TASKS FOR THIS EXERCISE:
A: According to the Kafka notes, what does Kafka do with events after they are consumed, unlike a traditional queue?
B: Copy everything in the records from the line containing "Истираемость, г./кв.см" down to the last line of the records, with both ends included.

SELECTED EXTRACT:
===============

Model answer: It's the guarantee that each event affects the result once, even when failures cause retries. The three levels are at-most-once (may drop events, never duplicates), at-least-once (never drops, but may double-count on retry), and exactly-once (the ideal). It's hard because in a distributed system a node can process an event, then crash before recording that it did — so on restart, did it finish or not? Systems achieve effective exactly-once through idempotent writes (re-applying is a no-op) or transactional checkpoints that commit progress and output together.
4. Apache Kafka¶
Q4.1 — What is Kafka, in one paragraph?¶
Probing: Is it "a message queue," or do you grasp the durable log idea?
Model answer: Kafka is a distributed, durable commit log used as the backbone for streaming data. Producers append events to topics; consumers read them. Unlike a traditional queue that deletes a message once it's consumed, Kafka retains events for a configured period (hours, days, or forever), so many independent consumers can read the same stream at their own pace, and you can replay history. It's the standard "central nervous system" that decouples the systems producing data from those consuming it.
Q4.2 — Explain topics, partitions, and consumer groups.¶
Probing: The core data model — and how Kafka scales and orders.

===============

INPUT:

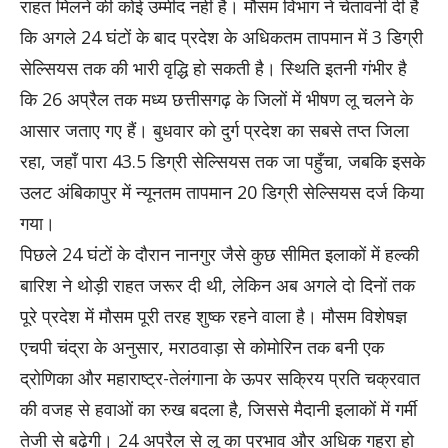
राहत मिलने की कोई उम्मीद नहीं है। मौसम विभाग ने चेतावनी दी है
कि अगले 24 घंटों के बाद प्रदेश के अधिकतम तापमान में 3 डिग्री
सेल्सियस तक की भारी वृद्धि हो सकती है। स्थिति इतनी गंभीर है
कि 26 अप्रैल तक मध्य छत्तीसगढ़ के जिलों में भीषण लू चलने के
आसार जताए गए हैं। बुधवार को दुर्ग प्रदेश का सबसे तप्त जिला
रहा, जहाँ पारा 43.5 डिग्री सेल्सियस तक जा पहुँचा, जबकि इसके
उलट अंबिकापुर में न्यूनतम तापमान 20 डिग्री सेल्सियस दर्ज किया
गया।
पिछले 24 घंटों के दौरान नानगुर जैसे कुछ सीमित इलाकों में हल्की
बारिश ने थोड़ी राहत जरूर दी थी, लेकिन अब अगले दो दिनों तक
पूरे प्रदेश में मौसम पूरी तरह शुष्क रहने वाला है। मौसम विशेषज्ञ
एचपी चंद्रा के अनुसार, मराठवाड़ा से कोमोरिन तक बनी एक
द्रोणिका और महाराष्ट्र-तेलंगाना के ऊपर सक्रिय प्रति चक्रवात
की वजह से हवाओं का रुख बदला है, जिससे मैदानी इलाकों में गर्मी
तेजी से बढ़ेगी। 24 अप्रैल से लू का प्रभाव और अधिक गहरा हो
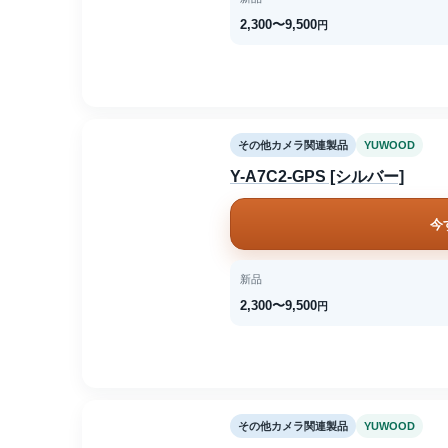
2,300〜9,500
円
その他カメラ関連製品
YUWOOD
Y-A7C2-GPS [シルバー]
今
新品
2,300〜9,500
円
その他カメラ関連製品
YUWOOD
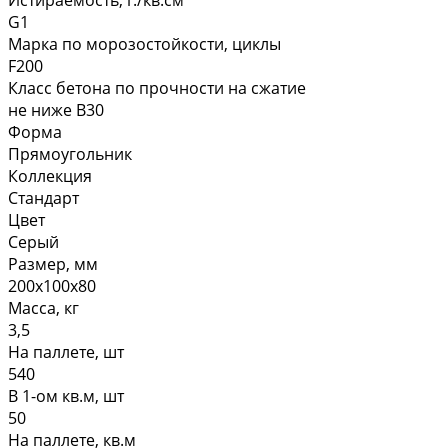
Истираемость, г./кв.см
G1
Марка по морозостойкости, циклы
F200
Класс бетона по прочности на сжатие
не ниже В30
Форма
Прямоугольник
Коллекция
Стандарт
Цвет
Серый
Размер, мм
200х100х80
Масса, кг
3,5
На паллете, шт
540
В 1-ом кв.м, шт
50
На паллете, кв.м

===============

RESULTS IN ORDER:
A: It keeps them for a configured period (hours, days, or forever) instead of deleting them once they are consumed.

B:
Истираемость, г./кв.см
G1
Марка по морозостойкости, циклы
F200
Класс бетона по прочности на сжатие
не ниже В30
Форма
Прямоугольник
Коллекция
Стандарт
Цвет
Серый
Размер, мм
200х100х80
Масса, кг
3,5
На паллете, шт
540
В 1-ом кв.м, шт
50
На паллете, кв.м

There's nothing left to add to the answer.